Go ahead and eat that banana: a local academic (and Margaret Wente) argues local food’s benefits are bunk
In our exploration of foodie resentment last year, locavorism ranked high on the list of gripes. Now, the 100-mile diet backlash is making headlines again. Margaret Wente, who’s already taken her swipe at organics, took local-love to task in her latest Globe and Mail column. Sure, Wente enjoys her garden tomatoes as much as the next person and doesn’t mind shelling out “a dollar a carrot” at the farmers market—but she doubts it does any good for the environment or society at large. She explains the case against the movement:
Modern mass-produced, globally distributed food (not junk food, real food) is cheaper, more nutritious, safer, higher-quality, more reliably available and far less wasteful than the local kind. Modern food systems have done wonders for our standard of living and have liberated humankind from the chains of rural serfdom. They have increased, not decreased, food security and made famines (except for those that are politically induced) all but extinct. As for food miles, numerous analyses have shown that claims made for the alleged benefits to the atmosphere of eating food grown close to home are largely bunk.
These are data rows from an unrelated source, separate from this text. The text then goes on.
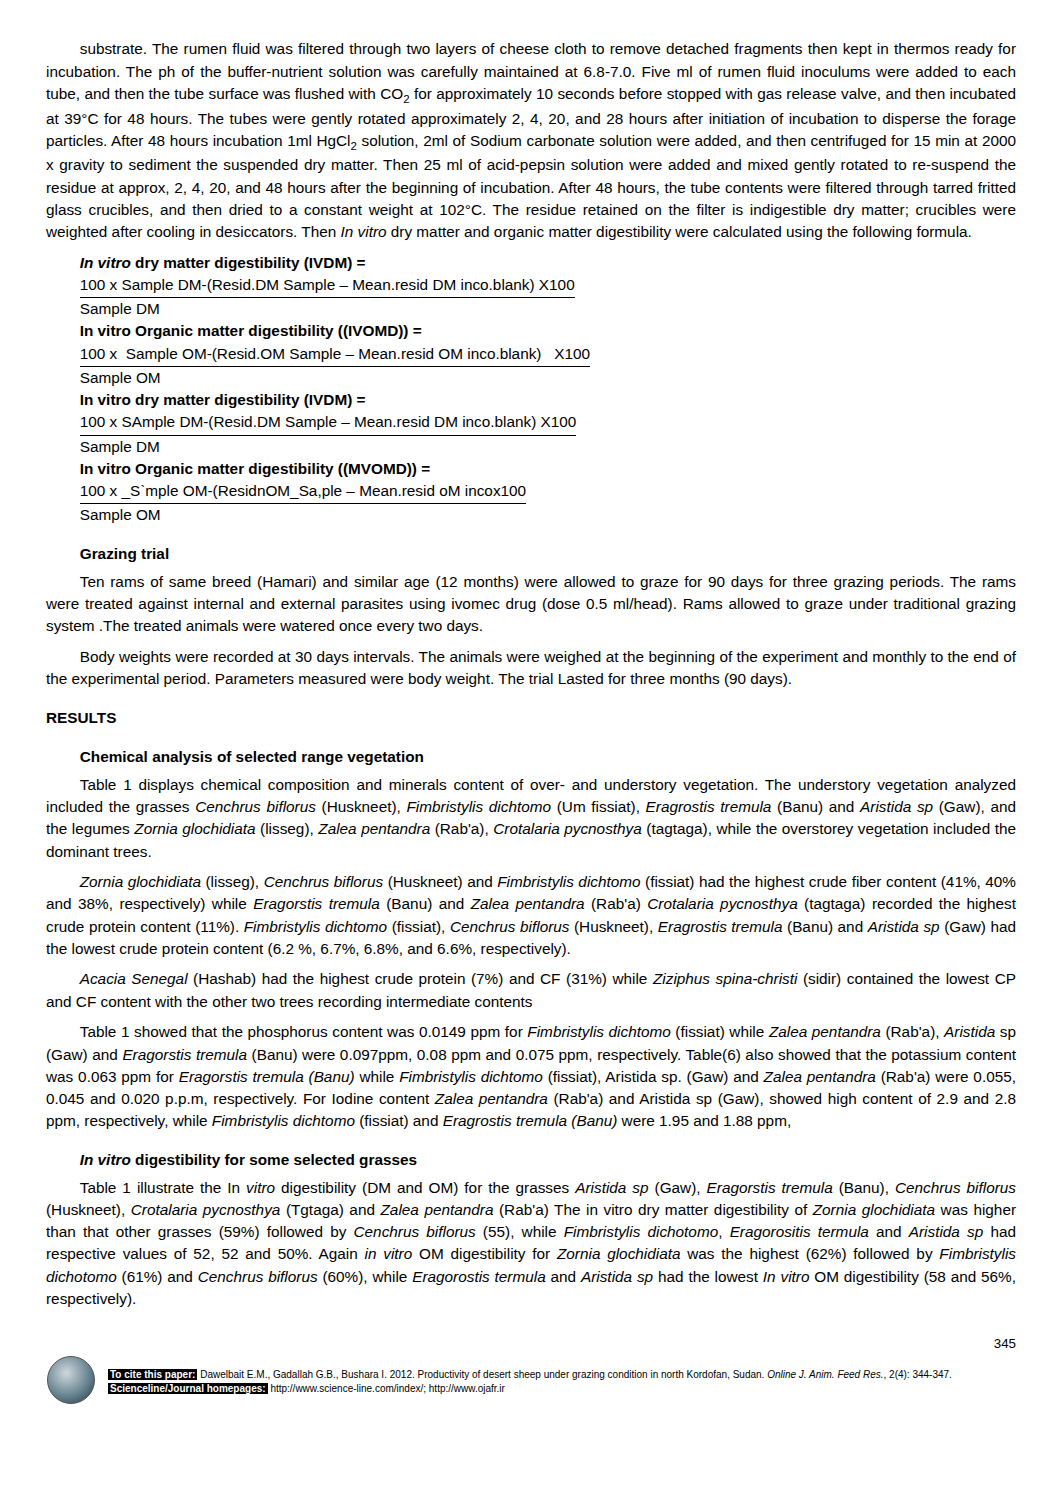substrate. The rumen fluid was filtered through two layers of cheese cloth to remove detached fragments then kept in thermos ready for incubation. The ph of the buffer-nutrient solution was carefully maintained at 6.8-7.0. Five ml of rumen fluid inoculums were added to each tube, and then the tube surface was flushed with CO2 for approximately 10 seconds before stopped with gas release valve, and then incubated at 39°C for 48 hours. The tubes were gently rotated approximately 2, 4, 20, and 28 hours after initiation of incubation to disperse the forage particles. After 48 hours incubation 1ml HgCl2 solution, 2ml of Sodium carbonate solution were added, and then centrifuged for 15 min at 2000 x gravity to sediment the suspended dry matter. Then 25 ml of acid-pepsin solution were added and mixed gently rotated to re-suspend the residue at approx, 2, 4, 20, and 48 hours after the beginning of incubation. After 48 hours, the tube contents were filtered through tarred fritted glass crucibles, and then dried to a constant weight at 102°C. The residue retained on the filter is indigestible dry matter; crucibles were weighted after cooling in desiccators. Then In vitro dry matter and organic matter digestibility were calculated using the following formula.
In vitro dry matter digestibility (IVDM) =
100 x Sample DM-(Resid.DM Sample – Mean.resid DM inco.blank) X100 Sample DM
In vitro Organic matter digestibility ((IVOMD)) =
100 x Sample OM-(Resid.OM Sample – Mean.resid OM inco.blank) X100 Sample OM
In vitro dry matter digestibility (IVDM) =
100 x SAmple DM-(Resid.DM Sample – Mean.resid DM inco.blank) X100 Sample DM
In vitro Organic matter digestibility ((MVOMD)) =
100 x _S`mple OM-(ResidnOM_Sa,ple – Mean.resid oM incox100 Sample OM
Grazing trial
Ten rams of same breed (Hamari) and similar age (12 months) were allowed to graze for 90 days for three grazing periods. The rams were treated against internal and external parasites using ivomec drug (dose 0.5 ml/head). Rams allowed to graze under traditional grazing system .The treated animals were watered once every two days.
Body weights were recorded at 30 days intervals. The animals were weighed at the beginning of the experiment and monthly to the end of the experimental period. Parameters measured were body weight. The trial Lasted for three months (90 days).
RESULTS
Chemical analysis of selected range vegetation
Table 1 displays chemical composition and minerals content of over- and understory vegetation. The understory vegetation analyzed included the grasses Cenchrus biflorus (Huskneet), Fimbristylis dichtomo (Um fissiat), Eragrostis tremula (Banu) and Aristida sp (Gaw), and the legumes Zornia glochidiata (lisseg), Zalea pentandra (Rab'a), Crotalaria pycnosthya (tagtaga), while the overstorey vegetation included the dominant trees.
Zornia glochidiata (lisseg), Cenchrus biflorus (Huskneet) and Fimbristylis dichtomo (fissiat) had the highest crude fiber content (41%, 40% and 38%, respectively) while Eragorstis tremula (Banu) and Zalea pentandra (Rab'a) Crotalaria pycnosthya (tagtaga) recorded the highest crude protein content (11%). Fimbristylis dichtomo (fissiat), Cenchrus biflorus (Huskneet), Eragrostis tremula (Banu) and Aristida sp (Gaw) had the lowest crude protein content (6.2 %, 6.7%, 6.8%, and 6.6%, respectively).
Acacia Senegal (Hashab) had the highest crude protein (7%) and CF (31%) while Ziziphus spina-christi (sidir) contained the lowest CP and CF content with the other two trees recording intermediate contents
Table 1 showed that the phosphorus content was 0.0149 ppm for Fimbristylis dichtomo (fissiat) while Zalea pentandra (Rab'a), Aristida sp (Gaw) and Eragorstis tremula (Banu) were 0.097ppm, 0.08 ppm and 0.075 ppm, respectively. Table(6) also showed that the potassium content was 0.063 ppm for Eragorstis tremula (Banu) while Fimbristylis dichtomo (fissiat), Aristida sp. (Gaw) and Zalea pentandra (Rab'a) were 0.055, 0.045 and 0.020 p.p.m, respectively. For Iodine content Zalea pentandra (Rab'a) and Aristida sp (Gaw), showed high content of 2.9 and 2.8 ppm, respectively, while Fimbristylis dichtomo (fissiat) and Eragrostis tremula (Banu) were 1.95 and 1.88 ppm,
In vitro digestibility for some selected grasses
Table 1 illustrate the In vitro digestibility (DM and OM) for the grasses Aristida sp (Gaw), Eragorstis tremula (Banu), Cenchrus biflorus (Huskneet), Crotalaria pycnosthya (Tgtaga) and Zalea pentandra (Rab'a) The in vitro dry matter digestibility of Zornia glochidiata was higher than that other grasses (59%) followed by Cenchrus biflorus (55), while Fimbristylis dichotomo, Eragorositis termula and Aristida sp had respective values of 52, 52 and 50%. Again in vitro OM digestibility for Zornia glochidiata was the highest (62%) followed by Fimbristylis dichotomo (61%) and Cenchrus biflorus (60%), while Eragorostis termula and Aristida sp had the lowest In vitro OM digestibility (58 and 56%, respectively).
345
| | To cite this paper: Dawelbait E.M., Gadallah G.B., Bushara I. 2012. Productivity of desert sheep under grazing condition in north Kordofan, Sudan. Online J. Anim. Feed Res. , 2(4): 344-347. Scienceline/Journal homepages: http://www.science-line.com/index/; http://www.ojafr.ir |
She cites The Locavore’s Dilemma, a book by Pierre Desrochers and Hiroko Shimizu. Desrochers, an economic geographer at the University of Toronto Mississauga, was recently profiled by the Atlantic Cities. He uses similar arguments to Wente’s, although he backs his up with a relevant Ph.D.—which doesn’t mean he’s immune to resorting to dramatics to make his point. For instance, the surge in backyard chickens makes Desrochers despair over foodie intransigence: “In the end, someone will have to die.” But, in the interest of balance, the article does point out that the movement isn’t trying to upend the current agriculture system wholesale. Urban farms can act as a food source in neighbourhoods without major grocers, beautify neighbourhoods and create a safe social space for people. Either way, the recent criticism is unlikely to make Jamie Kennedy or his many acolytes abandon the movement anytime soon.